Прикосновение к большим образам всегда открывает неоднозначность смыслов и, кажется, излечивает от слепоты ранее неузнанного. В «Блеске невидимого света», после процитированной «Книги причин» в особенно поэтичном стихе 5 («Новый путь») как будто дан алгоритм, который может помочь в поисках:
«Я спалил свою беду
в чистом поле на ветру,
а незнанья темный морок
утопил я в синем море.
Ветер воду там пахтал,
приняв то, что я не знал,
он пролил его дождем —
ну и вскоре в чистом поле
засверкает Новый Мир…»

▶ Приведённый листинг

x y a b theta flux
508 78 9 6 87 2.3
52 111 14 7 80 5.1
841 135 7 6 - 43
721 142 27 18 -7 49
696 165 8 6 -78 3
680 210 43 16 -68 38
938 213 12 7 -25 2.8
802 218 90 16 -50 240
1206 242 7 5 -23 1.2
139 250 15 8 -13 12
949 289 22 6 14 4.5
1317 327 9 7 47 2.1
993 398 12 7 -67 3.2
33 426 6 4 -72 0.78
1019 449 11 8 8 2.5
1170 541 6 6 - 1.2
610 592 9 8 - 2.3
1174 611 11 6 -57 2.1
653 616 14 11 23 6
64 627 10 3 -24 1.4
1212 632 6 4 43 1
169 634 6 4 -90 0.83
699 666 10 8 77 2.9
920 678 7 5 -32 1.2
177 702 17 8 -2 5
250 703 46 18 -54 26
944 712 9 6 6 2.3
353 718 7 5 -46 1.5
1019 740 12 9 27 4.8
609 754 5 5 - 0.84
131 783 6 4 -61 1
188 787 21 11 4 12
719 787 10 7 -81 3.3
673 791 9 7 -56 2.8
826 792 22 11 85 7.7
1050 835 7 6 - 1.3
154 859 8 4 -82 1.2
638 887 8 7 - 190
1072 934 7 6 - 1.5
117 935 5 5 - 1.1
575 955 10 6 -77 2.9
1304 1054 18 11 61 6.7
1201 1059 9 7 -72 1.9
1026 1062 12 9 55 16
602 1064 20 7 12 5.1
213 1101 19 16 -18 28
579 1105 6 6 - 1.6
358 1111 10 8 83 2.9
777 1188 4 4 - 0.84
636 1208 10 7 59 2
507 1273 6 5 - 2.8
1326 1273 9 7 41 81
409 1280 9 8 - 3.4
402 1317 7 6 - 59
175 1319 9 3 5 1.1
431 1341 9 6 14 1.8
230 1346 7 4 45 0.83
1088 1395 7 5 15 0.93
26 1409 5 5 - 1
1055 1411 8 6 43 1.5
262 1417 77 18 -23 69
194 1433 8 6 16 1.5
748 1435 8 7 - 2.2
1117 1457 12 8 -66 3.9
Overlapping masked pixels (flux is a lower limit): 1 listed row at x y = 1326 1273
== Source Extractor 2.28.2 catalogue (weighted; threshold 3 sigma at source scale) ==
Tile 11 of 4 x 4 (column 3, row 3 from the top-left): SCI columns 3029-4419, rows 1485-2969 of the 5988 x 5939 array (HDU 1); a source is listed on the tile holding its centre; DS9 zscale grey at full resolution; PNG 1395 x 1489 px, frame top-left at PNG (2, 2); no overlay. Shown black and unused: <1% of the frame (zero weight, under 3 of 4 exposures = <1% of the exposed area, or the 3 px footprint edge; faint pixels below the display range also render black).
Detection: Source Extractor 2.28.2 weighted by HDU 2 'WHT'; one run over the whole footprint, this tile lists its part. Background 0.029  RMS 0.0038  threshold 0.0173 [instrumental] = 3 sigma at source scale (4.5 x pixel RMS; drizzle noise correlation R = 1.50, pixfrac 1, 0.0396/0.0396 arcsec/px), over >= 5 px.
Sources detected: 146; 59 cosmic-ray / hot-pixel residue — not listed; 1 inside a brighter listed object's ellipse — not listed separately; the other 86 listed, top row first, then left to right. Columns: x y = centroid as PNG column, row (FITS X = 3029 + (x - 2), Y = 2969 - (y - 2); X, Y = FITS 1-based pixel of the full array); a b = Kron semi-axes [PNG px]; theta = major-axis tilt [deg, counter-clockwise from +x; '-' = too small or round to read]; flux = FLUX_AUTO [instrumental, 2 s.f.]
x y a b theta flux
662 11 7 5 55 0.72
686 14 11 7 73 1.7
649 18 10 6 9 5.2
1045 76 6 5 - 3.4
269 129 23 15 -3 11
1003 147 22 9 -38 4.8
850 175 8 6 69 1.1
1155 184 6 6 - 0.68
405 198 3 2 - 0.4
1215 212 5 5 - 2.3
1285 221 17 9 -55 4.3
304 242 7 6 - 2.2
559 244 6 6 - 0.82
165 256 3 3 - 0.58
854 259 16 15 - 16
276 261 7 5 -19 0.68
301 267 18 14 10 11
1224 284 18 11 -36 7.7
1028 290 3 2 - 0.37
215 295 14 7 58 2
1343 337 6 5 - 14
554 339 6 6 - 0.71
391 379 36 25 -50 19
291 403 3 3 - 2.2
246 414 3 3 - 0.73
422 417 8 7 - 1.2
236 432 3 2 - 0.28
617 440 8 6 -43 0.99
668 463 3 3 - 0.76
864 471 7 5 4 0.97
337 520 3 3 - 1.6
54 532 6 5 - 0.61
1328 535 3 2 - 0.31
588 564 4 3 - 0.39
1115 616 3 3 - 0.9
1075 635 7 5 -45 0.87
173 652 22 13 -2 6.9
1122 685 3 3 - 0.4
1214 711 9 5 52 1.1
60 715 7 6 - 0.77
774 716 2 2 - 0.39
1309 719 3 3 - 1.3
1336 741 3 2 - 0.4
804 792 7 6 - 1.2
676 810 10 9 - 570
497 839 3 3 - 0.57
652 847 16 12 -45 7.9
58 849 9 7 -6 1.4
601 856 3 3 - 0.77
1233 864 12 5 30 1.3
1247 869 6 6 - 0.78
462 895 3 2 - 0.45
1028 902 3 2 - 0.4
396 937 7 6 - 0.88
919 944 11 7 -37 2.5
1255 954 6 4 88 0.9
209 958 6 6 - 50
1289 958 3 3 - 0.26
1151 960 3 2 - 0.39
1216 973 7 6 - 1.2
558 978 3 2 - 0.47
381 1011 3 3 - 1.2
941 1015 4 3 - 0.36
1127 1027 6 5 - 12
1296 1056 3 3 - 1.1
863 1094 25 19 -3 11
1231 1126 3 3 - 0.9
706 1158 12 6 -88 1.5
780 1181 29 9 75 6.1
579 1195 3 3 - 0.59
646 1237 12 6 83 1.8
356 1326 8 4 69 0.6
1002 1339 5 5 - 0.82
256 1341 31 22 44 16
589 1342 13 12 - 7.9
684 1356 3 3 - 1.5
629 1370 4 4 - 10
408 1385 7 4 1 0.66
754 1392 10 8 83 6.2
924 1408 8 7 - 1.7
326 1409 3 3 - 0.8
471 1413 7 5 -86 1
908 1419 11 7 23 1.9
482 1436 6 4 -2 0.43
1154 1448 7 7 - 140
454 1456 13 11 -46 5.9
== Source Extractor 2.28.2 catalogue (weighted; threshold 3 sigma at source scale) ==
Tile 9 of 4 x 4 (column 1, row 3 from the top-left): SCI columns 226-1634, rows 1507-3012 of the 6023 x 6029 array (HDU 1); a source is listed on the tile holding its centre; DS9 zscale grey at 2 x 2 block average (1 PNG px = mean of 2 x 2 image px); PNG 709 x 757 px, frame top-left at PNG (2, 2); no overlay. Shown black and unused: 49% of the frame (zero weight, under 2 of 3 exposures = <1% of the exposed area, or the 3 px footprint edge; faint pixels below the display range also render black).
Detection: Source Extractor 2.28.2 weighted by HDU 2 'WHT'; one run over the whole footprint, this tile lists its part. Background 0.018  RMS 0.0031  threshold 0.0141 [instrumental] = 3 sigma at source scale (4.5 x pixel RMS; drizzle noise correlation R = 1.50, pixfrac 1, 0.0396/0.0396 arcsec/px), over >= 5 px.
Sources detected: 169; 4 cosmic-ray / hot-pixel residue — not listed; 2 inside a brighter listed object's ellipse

▶ Что сделать
a – Верните все строки листинга, в которых встречается слово «pixfrac». Регистр букв учитывается.
b – Продолжите отрывок о «Блеске невидимого света», начав сразу после последней приведённой строки.

▶ Результаты
a –
Detection: Source Extractor 2.28.2 weighted by HDU 2 'WHT'; one run over the whole footprint, this tile lists its part. Background 0.029  RMS 0.0038  threshold 0.0173 [instrumental] = 3 sigma at source scale (4.5 x pixel RMS; drizzle noise correlation R = 1.50, pixfrac 1, 0.0396/0.0396 arcsec/px), over >= 5 px.
Detection: Source Extractor 2.28.2 weighted by HDU 2 'WHT'; one run over the whole footprint, this tile lists its part. Background 0.018  RMS 0.0031  threshold 0.0141 [instrumental] = 3 sigma at source scale (4.5 x pixel RMS; drizzle noise correlation R = 1.50, pixfrac 1, 0.0396/0.0396 arcsec/px), over >= 5 px.

b –
Тут мы специально сделали паузу, прервав цельность стиха, чтобы указать, насколько подобное описание похоже на загадку или анаграмму, когда расшифровка дается не сразу, а по прошествии времени. Несмотря даже на то, что в самом тексте предварительный ответ вроде бы имеется:
«Будет сладок плод познанья,
я же в радости Со-Знанья
открываю Новый Путь
через Медь Огонь и Воду
я пришел к другому Броду,
за которым видно Суть»…
Почти через четверть века мы услышали, как зазвучали стихи, к которым так нескоро пришла музыка. Такое бывает, когда поэзия ищет Пути для нового выражения. Будто снова пришлось остановиться у придорожного камня, обрамленного дремучей зеленью, среди которой запряталась и «ключ-трава». А на камне по-прежнему написано: «направо пойдешь…»
«ПРОГНОЗ РАЗВИТИЯ», №16-17 (44-45), май-июнь 2010 г.